Au-dessus de la commode quelqu’un avait accroché une vieille photo de Pierre dans son jardin. Il était là, jeune et pimpant, tout fier avec sa bêche toute neuve. Sûrement venait-il de planter le châtaigner qui était devenu si grand avec les décennies. Aussi bizarre que cela puisse paraitre elle avait l’impression de voir cette photo pour la première fois. Comme si quelqu’un l’avait ressortie d’un vieux tiroir, encadrée et accrochée là. Pour lui faire plaisir.
Pierre, l’amour de sa vie. C’était le souvenir le plus vivace subsistant encore dans sa mémoire. Elle était heureuse de pouvoir regarder encore son visage si doux. Ce visage qui lui manquait tant.
Une peine intense lui grimpa dans l’échine quand elle songea à leur dernier baiser. La photo avait ravivé ce moment où ils s’étaient embrassés dans le jardin, un dimanche, pour la dernière fois. Ils venaient d’acheter un petit fusain, sur lequel ils avaient flashé tous les deux. Il était allé lui chercher une bêche et une pelle dans le cabanon. Elle s’occuperait de planter le petit dernier pendant que lui taillerait la haie. Ils s’étaient rejoints sous le châtaigner avant de se mettre au travail et s’étaient enlacés tendrement. Il lui avait mis une main aux fesses comme il avait toujours su le faire, avec passion, mais douceur et discrétion. Ils s’étaient embrassés comme un jeune couple, fougueusement et avec malice. Cette scène avait dû se répéter des milliers de fois depuis qu’ils avaient acheté cette maison. Quarante ans en arrière on les aurait sûrement retrouvés ainsi, rieurs et amoureux.

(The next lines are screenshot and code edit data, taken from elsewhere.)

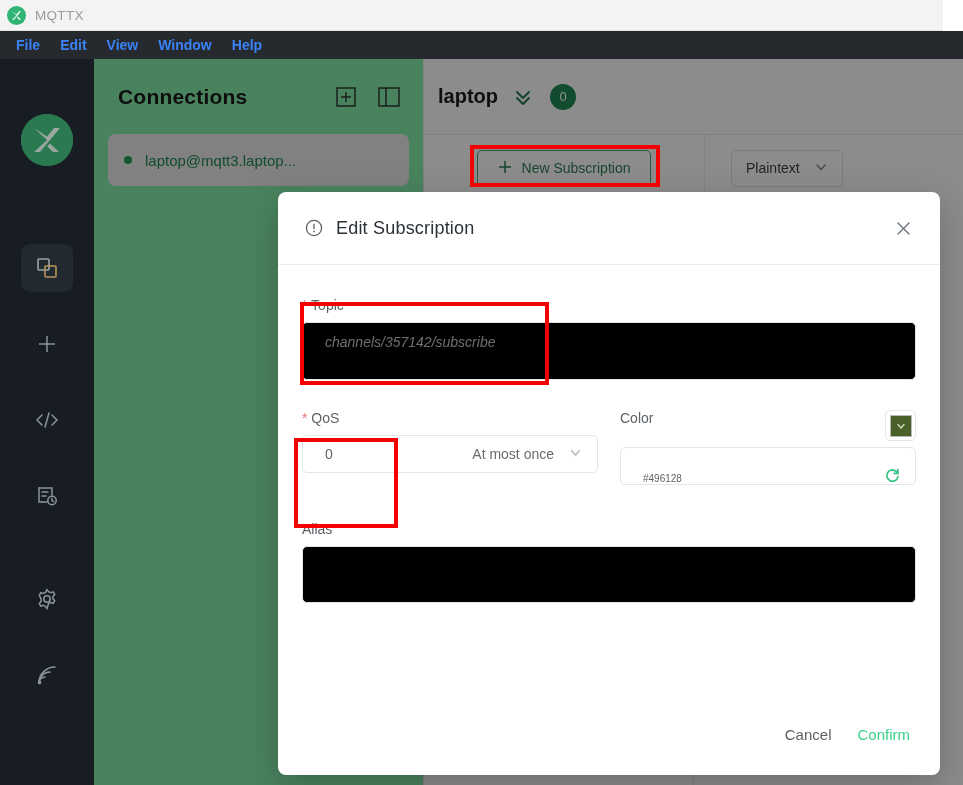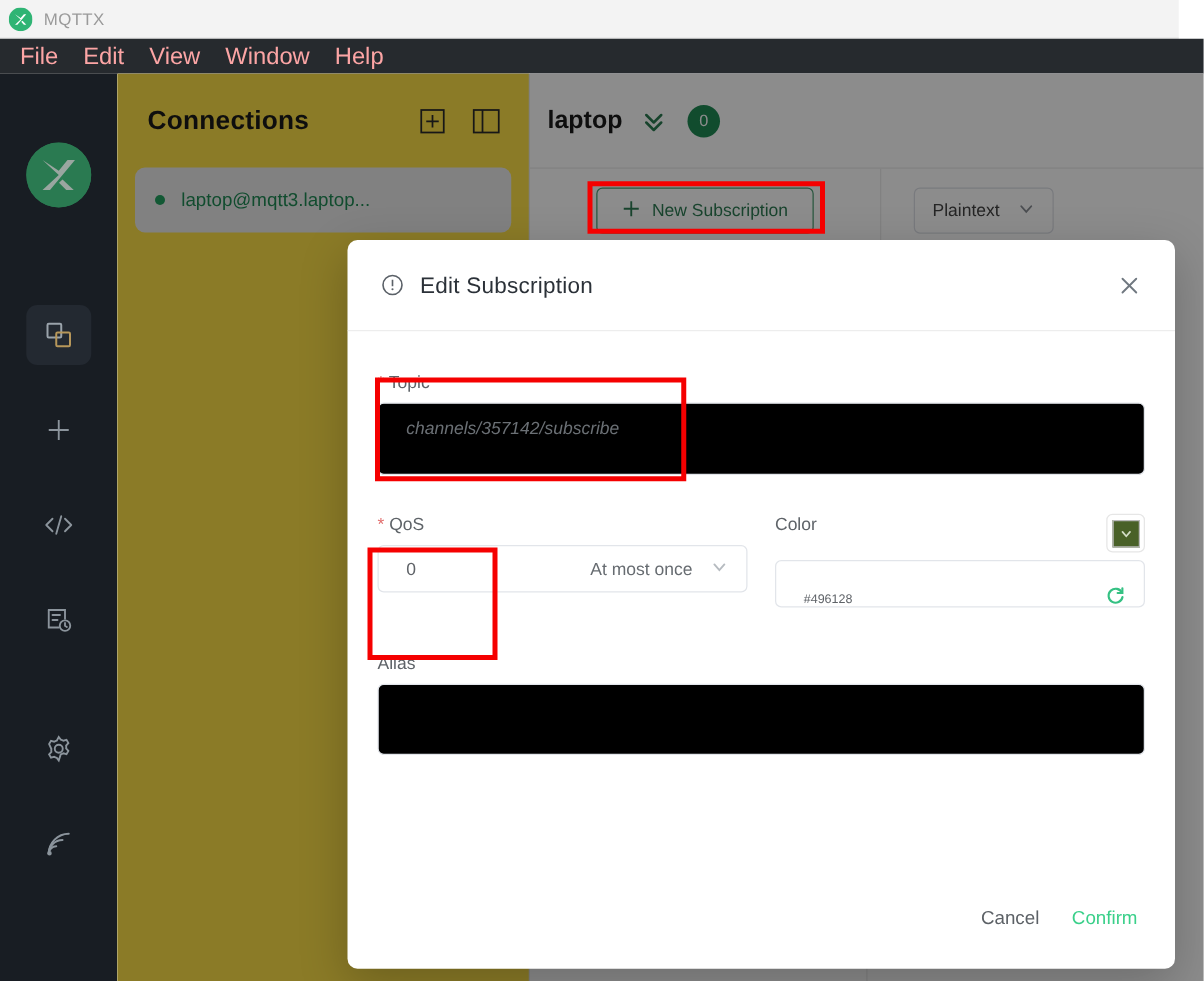--- a/index.html
+++ b/index.html
@@ -21,22 +21,23 @@
   .tb-title {
     font-size: 13.5px; color: #9a9a9a; margin-left: 9px; letter-spacing: .3px;
   }
 
   
   .menubar {
     position: absolute; left: 0; top: 31px; width: 963px; height: 28px;
     background: #262a2e; display: flex; align-items: center; padding-left: 6px;
   }
   .menu-item {
-    font-size: 19px; color: #fca5a5; padding: 3px 10px; line-height: 1;
+    font-size: 14px; color: #3b82f6; padding: 3px 10px; line-height: 1;
     cursor: default;
+    font-weight: bold;
   }
 
   
   .rail {
     position: absolute; left: 0; top: 59px; width: 94px; height: 726px;
     background: #181d23;
     display: flex; flex-direction: column; align-items: center;
   }
   .rail-logo {
     width: 52px; height: 52px; border-radius: 50%;
@@ -54,21 +55,21 @@
   .rail-icon.sep-top { margin-top: 55px; }
   .rail-icon svg { display: block; }
 
   
   .workspace {
     position: absolute; left: 94px; top: 59px;
     width: 869px; height: 726px; background: #ffffff;
   }
   .conn-panel {
     position: absolute; left: 0; top: 0; width: 330px; height: 726px;
-    background: #fde047; border-right: 1px solid #ebebeb;
+    background: #86efac; border-right: 1px solid #ebebeb;
   }
   .conn-head {
     display: flex; align-items: center; padding: 26px 22px 0 24px;
   }
   .conn-title {
     font-size: 21px; font-weight: bold; color: #1b1b1b; letter-spacing: .2px;
   }
   .conn-actions { margin-left: auto; display: flex; gap: 20px; align-items: center; }
   .icon-btn { color: #333; display: flex; align-items: center; }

Ils tenaient tellement à cet endroit. C’était leur petit rêve à eux. L’endroit où ils cultiveraient leur amour au jour le jour. Où ils verraient grandir leurs enfants, où ils accueilleraient un petit chien affectueux mais collant, où ils bricoleraient un coin pour bouquiner avec vue sur l’extérieur, où ils referaient la salle de bain entre autres travaux sans fin. Où ils changeraient la peinture de temps en temps. Où ils passeraient Noël et les vacances d’été avec leurs proches.

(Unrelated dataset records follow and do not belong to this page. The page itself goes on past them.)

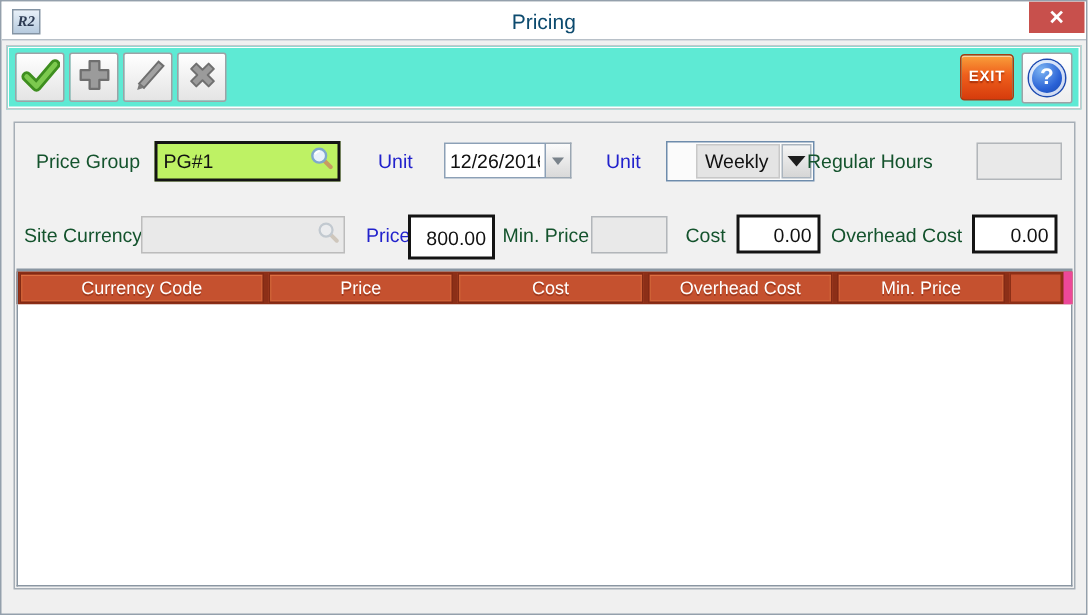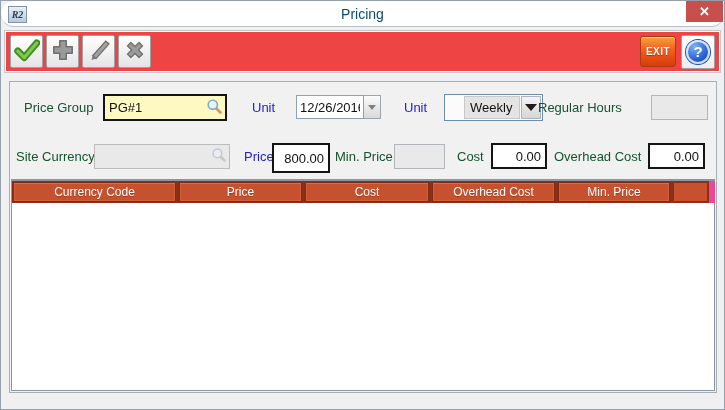--- a/index.html
+++ b/index.html
@@ -3,30 +3,30 @@
 <meta charset="utf-8">
 <style>
   * { box-sizing: border-box; }
   html,body { margin:0; padding:0; background:#d6d6d6; }
   .window {
     position:relative; width:725px; height:410px;
     background:#f0f0f0; border:1px solid #94a0ac;
     font-family:"Liberation Sans", sans-serif; overflow:hidden;
   }
   
-  .titlebar { position:absolute; top:0; left:0; right:0; height:26px; background:#ffffff; border-bottom:1px solid #b8c0c8;border-radius:13px; }
+  .titlebar { position:absolute; top:0; left:0; right:0; height:26px; background:#ffffff; border-bottom:1px solid #b8c0c8; }
   .app-icon { position:absolute; left:7px; top:5px; width:19px; height:17px;
     background:linear-gradient(#e8f0f8,#b6cade); border:1px solid #8494a4;
     font:italic bold 10px "Liberation Serif", serif; color:#2c3a52; text-align:center; line-height:15px; }
   .title { position:absolute; left:60px; right:60px; top:0; height:26px; line-height:26px; text-align:center; font-size:14px; color:#0c4a6e; }
   .close-btn { position:absolute; right:1px; top:0; width:37px; height:21px; background:#c8504c; color:#fff;
     text-align:center; line-height:21px; font-size:13px; font-weight:bold; cursor:default; }
   
   .toolbar { position:absolute; left:3px; right:3px; top:29px; height:43px;
-    background:#ef4444; border:1px solid #c4c8cc; box-shadow:inset 0 0 0 1px #ffffff;
+    background:#5eead4; border:1px solid #c4c8cc; box-shadow:inset 0 0 0 1px #ffffff;
     display:flex; align-items:center; padding:8px 5px; }
   .tb-btn { width:33px; height:33px; margin-right:3px; background:linear-gradient(#ffffff,#e4e4e4);
     border:1px solid #9ea2a6; border-radius:2px; display:flex; align-items:center; justify-content:center; padding:0; }
   .tb-spacer { flex:1; }
   .exit-btn { width:36px; height:31px; margin-right:5px; border:1px solid #a63c14; border-radius:3px;
     background:linear-gradient(#f9a03b, #ef5f1c 45%, #d63c0c);
     color:#fff; font:bold 10px "Liberation Sans",sans-serif; letter-spacing:0.5px;
     display:flex; align-items:center; justify-content:center; text-shadow:0 1px 1px rgba(120,20,0,.6);
     box-shadow:inset 0 1px 0 rgba(255,255,255,.5); }
   .help-btn { width:34px; height:34px; background:linear-gradient(#ffffff,#eeeeee); border:1px solid #9ea2a6;
@@ -34,21 +34,21 @@
   .help-icon { width:24px; height:24px; border-radius:50%;
     background:radial-gradient(circle at 35% 28%, #7cb4f2, #2a62d6 55%, #123e9e);
     color:#fff; font-weight:bold; font-size:15px; line-height:24px; text-align:center;
     box-shadow:inset 0 0 0 2px rgba(255,255,255,.8), 0 0 0 1px #1d4ab0; }
   
   .panel { position:absolute; left:8px; right:7px; top:80px; bottom:16px; background:#f1f1f1; border:1px solid #a6aeb6; }
   .lbl { position:absolute; font-size:13px; color:#14532d; white-space:nowrap; }
   .lbl.blue { color:#2222cc; }
   input.bare { border:none; outline:none; background:transparent; min-width:0; flex:1;
     font:13px "Liberation Sans",sans-serif; padding:0 2px 0 4px; color:#111; }
-  .lookup-field { position:absolute; display:flex; align-items:center; background:#fef9c3; border:2px solid #141414; padding-right:3px; }
+  .lookup-field { position:absolute; display:flex; align-items:center; background:#bef264; border:2px solid #141414; padding-right:3px; }
   .lookup-field.disabled { background:#e9e9e9; border:1px solid #bcbcbc; }
   .num-input { position:absolute; border:2px solid #141414; background:#fff;
     font:13px "Liberation Sans",sans-serif; text-align:right; padding:0 4px; color:#111; outline:none; }
   .dis-input { position:absolute; border:1px solid #b2b6ba; background:#e9e9e9; outline:none;
     font:13px "Liberation Sans",sans-serif; }
   .date-field { position:absolute; display:flex; }
   .date-text { width:68px; height:24px; border:1px solid #8ca0b6; background:#fff;
     font:13px "Liberation Sans",sans-serif; padding:0 3px; outline:none; color:#111; }
   .date-btn { width:17px; height:24px; border:1px solid #9aa6b2; border-left:none;
     background:linear-gradient(#fbfbfb,#d9d9d9); display:flex; align-items:center; justify-content:center; padding:0; }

La maison était vide maintenant, et leur vie rêvée n’y existait plus.
Pierre lui manquait tellement. A l’évocation de ces pensées, il lui aurait tenu la main, l’aurait rassurée et lui aurait dit que tout allait bien se passer. Il lui aurait passé les bras autour de la taille, puis autour du cou, il l’aurait embrassée sur la joue, puis sur les lèvres. Il l’aurait regardée et lui aurait dit qu’il l’aimait. Elle aurait posé sa tête contre son épaule et lui aurait répondu qu’elle l’aimait également.
Ces dernières années étaient floues et confuses, mais Pierre était toujours là dans sa mémoire et dans son cœur. Constant, présent. C’était son amarre. Le plus beau des souvenirs qu’il lui resterait. Quand le chagrin se faisait trop important, elle essayait de lui parler en pensant très fort à lui. Elle jetait un œil par la fenêtre et regardait les nuages. Elle lui évoquait alors ces moments inoubliables où ils allaient en bord de mer contempler les paysages du Golfe bercés d’un soleil doré qui se réfléchissait sur les vagues et colorait l’horizon. Les nuages étaient si beaux, et l’amour omniprésent.

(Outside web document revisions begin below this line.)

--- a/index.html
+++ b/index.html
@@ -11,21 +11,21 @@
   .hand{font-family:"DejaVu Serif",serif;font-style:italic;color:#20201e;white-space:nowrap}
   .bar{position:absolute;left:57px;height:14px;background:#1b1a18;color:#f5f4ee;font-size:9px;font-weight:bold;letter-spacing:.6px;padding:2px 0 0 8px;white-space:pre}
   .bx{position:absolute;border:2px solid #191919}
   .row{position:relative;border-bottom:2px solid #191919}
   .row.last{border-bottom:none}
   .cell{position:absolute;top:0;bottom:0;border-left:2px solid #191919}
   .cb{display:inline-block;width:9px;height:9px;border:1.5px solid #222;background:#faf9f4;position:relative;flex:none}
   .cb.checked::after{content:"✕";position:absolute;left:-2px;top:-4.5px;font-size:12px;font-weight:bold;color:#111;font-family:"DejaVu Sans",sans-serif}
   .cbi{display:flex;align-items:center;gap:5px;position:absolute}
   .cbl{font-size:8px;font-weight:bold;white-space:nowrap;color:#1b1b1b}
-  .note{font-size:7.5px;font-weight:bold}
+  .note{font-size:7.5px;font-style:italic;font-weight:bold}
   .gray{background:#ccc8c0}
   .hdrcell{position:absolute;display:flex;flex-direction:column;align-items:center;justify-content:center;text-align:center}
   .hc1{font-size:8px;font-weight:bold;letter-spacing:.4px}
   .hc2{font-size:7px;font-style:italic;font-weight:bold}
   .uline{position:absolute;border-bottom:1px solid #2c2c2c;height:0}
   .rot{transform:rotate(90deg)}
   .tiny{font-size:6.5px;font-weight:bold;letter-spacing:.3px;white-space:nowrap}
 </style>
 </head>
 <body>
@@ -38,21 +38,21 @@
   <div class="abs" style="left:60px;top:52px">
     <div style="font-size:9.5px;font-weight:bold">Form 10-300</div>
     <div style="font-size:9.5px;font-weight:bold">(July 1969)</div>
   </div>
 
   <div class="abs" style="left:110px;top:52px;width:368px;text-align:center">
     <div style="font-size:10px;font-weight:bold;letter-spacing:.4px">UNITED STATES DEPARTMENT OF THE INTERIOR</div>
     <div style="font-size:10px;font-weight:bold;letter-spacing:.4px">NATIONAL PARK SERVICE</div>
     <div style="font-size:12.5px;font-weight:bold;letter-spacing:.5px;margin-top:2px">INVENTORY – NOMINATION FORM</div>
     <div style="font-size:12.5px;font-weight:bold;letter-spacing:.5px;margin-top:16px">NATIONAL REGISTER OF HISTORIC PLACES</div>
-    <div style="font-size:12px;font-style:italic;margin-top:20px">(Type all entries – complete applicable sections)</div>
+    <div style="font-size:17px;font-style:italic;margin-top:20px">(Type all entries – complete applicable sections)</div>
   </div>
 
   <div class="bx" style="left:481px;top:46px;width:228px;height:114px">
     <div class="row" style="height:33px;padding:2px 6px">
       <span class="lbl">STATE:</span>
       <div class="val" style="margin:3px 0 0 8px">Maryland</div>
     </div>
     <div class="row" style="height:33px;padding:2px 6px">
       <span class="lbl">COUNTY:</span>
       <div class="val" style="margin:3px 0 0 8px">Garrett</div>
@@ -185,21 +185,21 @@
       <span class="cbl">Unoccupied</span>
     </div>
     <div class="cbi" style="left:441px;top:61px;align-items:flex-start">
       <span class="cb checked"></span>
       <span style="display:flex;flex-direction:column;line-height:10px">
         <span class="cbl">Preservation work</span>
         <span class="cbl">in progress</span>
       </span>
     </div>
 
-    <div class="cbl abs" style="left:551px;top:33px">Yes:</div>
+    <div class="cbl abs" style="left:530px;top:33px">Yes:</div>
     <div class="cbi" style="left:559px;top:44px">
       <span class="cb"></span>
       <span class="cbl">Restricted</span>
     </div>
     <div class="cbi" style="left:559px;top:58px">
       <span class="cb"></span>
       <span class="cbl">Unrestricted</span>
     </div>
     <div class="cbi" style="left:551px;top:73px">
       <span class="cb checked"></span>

Le ciel était beau aujourd’hui aussi. Aujourd’hui particulièrement.
Jeanne sentait qu’aujourd’hui n’était pas un jour comme les autres. Elle avait déjà connu cette sensation. Ce sentiment qui gravite autour d’un tableau apaisant, pouvant à tout moment dériver vers l’angoisse ou vers la paix intérieure. Cette peur vive qui nous prend quand quelque chose doit basculer pour toujours et que le choix nous appartient encore quelques instants. Comme ces angoisses d’enfant qui disparaissent dans les bras de nos parents. Comme cette angoisse intense qui nous envahit quand le choix nous est donné de changer le cours notre vie et que nous empruntons la bonne direction.
Jeanne était fatiguée. Elle ferma les yeux et songea à faire une sieste en attendant l’infirmière qui passerait certainement sous peu. Ou bien serait-ce un proche, un enfant, un petit-enfant ou arrière petit-enfant qui viendrait pointer le bout de son nez, et elle n’y comprendrait rien, mais serait tout de même contente.
Elle ferma les yeux et glissa peu à peu dans un sommeil profond. A moitié rêve, à moitié réel, mais toujours cette sensation. Une angoisse qui mute tranquillement en sérénité.
Elle ferma les yeux et se souvint de son père.
De sa mère.
Du chaos avant la vie.
Elle ferma les yeux et, glissant comme sur un nuage, rejoignit son amoureux pour toujours.